Il y a très longtemps, j'ai ADORE Le rivage des Syrtes, puis un de mes oncles (qui était son dentiste) m'a raconté la vie à Saint- Florent- le- vieil de Julien Gracq qui fut (peu de temps un surréaliste),
Ceux que j'ai lu ensuite m'ont moins plu par exemple, un balcon en forêt) mais je ne pense pas que J.G. fut l'homme d'un seul livre; j'essaierai bien celui- ci.............
Le texte est court, bonne lecture si tu l'abordes.
Merci de satisfaire ma curiosité :-). J'ai longuement hésité pour ce titre, et puis, finalement, je suis partie avec une autre " maison ". Mais je crois que la visite de cette maison de Gracq viendra ( la lecture de " Au château d'Argol " m'attend également.
Ce texte est venu à ma rencontre, Marilyne, tant mieux si voilà ta curiosité satisfaite ;-).
Je n'ai pas lu grand chose de Julien Gracq ; celui-ci est à la bibliothèque ; reste à trouver le temps ...
Le temps des livres a ses chemins propres chez chacune, je le sais bien.
Un auteur que je n'ai pas lu depuis très très longtemps et ta chronique me donne envie de réparer cette erreur. J'en prends note car bien entendu ce ne sera pas pour tout de suite...Merci pour cette chronique
Avec plaisir, Manou. La publication d'un inédit réveille toujours la curiosité.
Bonjour Tania, je suis complètement d'accord avec ton analyse de l'écriture de Gracq. Et merci pour cette découverte, j'étais passée à côté de la parution de cet inédit. Bonne soirée, à bientôt.
Ravie de te retrouver, ici et sur ton blog, à bientôt !
Je l'ai commencé hier soir. Je m'y suis plongée, comme à chaque fois que je lis Julien Gracq qui m'a toujours beaucoup inspirée. C'est un immense écrivain, à découvrir.
Merci, Marie, de m'inciter à le découvrir plus avant. Bonne semaine.
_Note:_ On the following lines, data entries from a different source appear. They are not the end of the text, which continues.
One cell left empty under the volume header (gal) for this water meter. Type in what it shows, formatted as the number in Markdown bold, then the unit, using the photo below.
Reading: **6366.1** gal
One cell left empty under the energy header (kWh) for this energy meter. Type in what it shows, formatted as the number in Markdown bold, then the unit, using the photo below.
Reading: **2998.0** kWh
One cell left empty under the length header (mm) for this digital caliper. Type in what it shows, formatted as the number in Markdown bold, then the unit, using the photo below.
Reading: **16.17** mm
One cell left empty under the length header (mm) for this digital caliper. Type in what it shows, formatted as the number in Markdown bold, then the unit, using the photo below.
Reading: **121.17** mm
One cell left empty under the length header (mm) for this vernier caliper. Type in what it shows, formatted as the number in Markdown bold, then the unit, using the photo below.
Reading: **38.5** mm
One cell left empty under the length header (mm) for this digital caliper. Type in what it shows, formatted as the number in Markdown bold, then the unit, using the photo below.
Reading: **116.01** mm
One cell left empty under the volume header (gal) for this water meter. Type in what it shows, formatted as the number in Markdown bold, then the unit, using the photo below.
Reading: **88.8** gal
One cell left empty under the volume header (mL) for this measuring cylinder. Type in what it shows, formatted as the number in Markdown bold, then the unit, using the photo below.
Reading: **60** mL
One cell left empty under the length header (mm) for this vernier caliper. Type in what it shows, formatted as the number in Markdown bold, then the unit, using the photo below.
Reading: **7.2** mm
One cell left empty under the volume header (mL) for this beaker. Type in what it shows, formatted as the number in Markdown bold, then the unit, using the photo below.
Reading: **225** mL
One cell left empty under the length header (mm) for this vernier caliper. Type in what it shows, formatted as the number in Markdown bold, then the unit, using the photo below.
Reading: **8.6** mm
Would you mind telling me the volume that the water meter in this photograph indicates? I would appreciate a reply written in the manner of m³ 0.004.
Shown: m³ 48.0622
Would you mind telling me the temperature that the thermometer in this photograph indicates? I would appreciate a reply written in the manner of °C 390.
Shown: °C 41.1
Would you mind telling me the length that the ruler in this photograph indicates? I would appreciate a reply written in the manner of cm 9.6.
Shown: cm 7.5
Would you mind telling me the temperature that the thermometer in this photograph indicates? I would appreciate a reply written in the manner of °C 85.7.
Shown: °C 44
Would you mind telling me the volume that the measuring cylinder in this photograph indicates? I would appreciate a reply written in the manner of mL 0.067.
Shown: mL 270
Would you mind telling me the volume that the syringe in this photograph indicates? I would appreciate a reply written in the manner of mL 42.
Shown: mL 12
Un petit livre à la couverture d'un vert printanier, des mots si bien choisis, un sens de la description développé... et une mystérieuse demeure : tu nous tiens en haleine ! Je me laisserai volontiers tenter, merci Tania, doux après midi. brigitte
Bonne lecture à venir, Brigitte.
Figure-toi que je n'ai jamais rien lu de Gracq, nada. C'est presque une honte quand je lis ton billet, le connais de réputation mais...comme disait señor Colo ce midi, on ne peut pas tout lire. Je le garde précieusement en mémoire celui-ci, merci beaucoup Tania.
Je relirai "Le rivage des Syrtes", lu trop jeune, il me semble. Je m''en souviens moins que du "Désert des Tartares" de Buzzati auquel je l'associe et qui a probablement recouvert ce souvenir. On ne peut tout lire, effectivement, il y a de la réserve pour toute une vie. Et même davantage ;-).
Le rivage des syrtes reste mon préféré avec Les eaux étroites que tu devrais aimer aussi.
Le rivage des syrtes reste mon préféré avec Les eaux étroites que tu devrais aimer aussi.
Merci pour cet autre titre, Claudialucia, j'en prends note.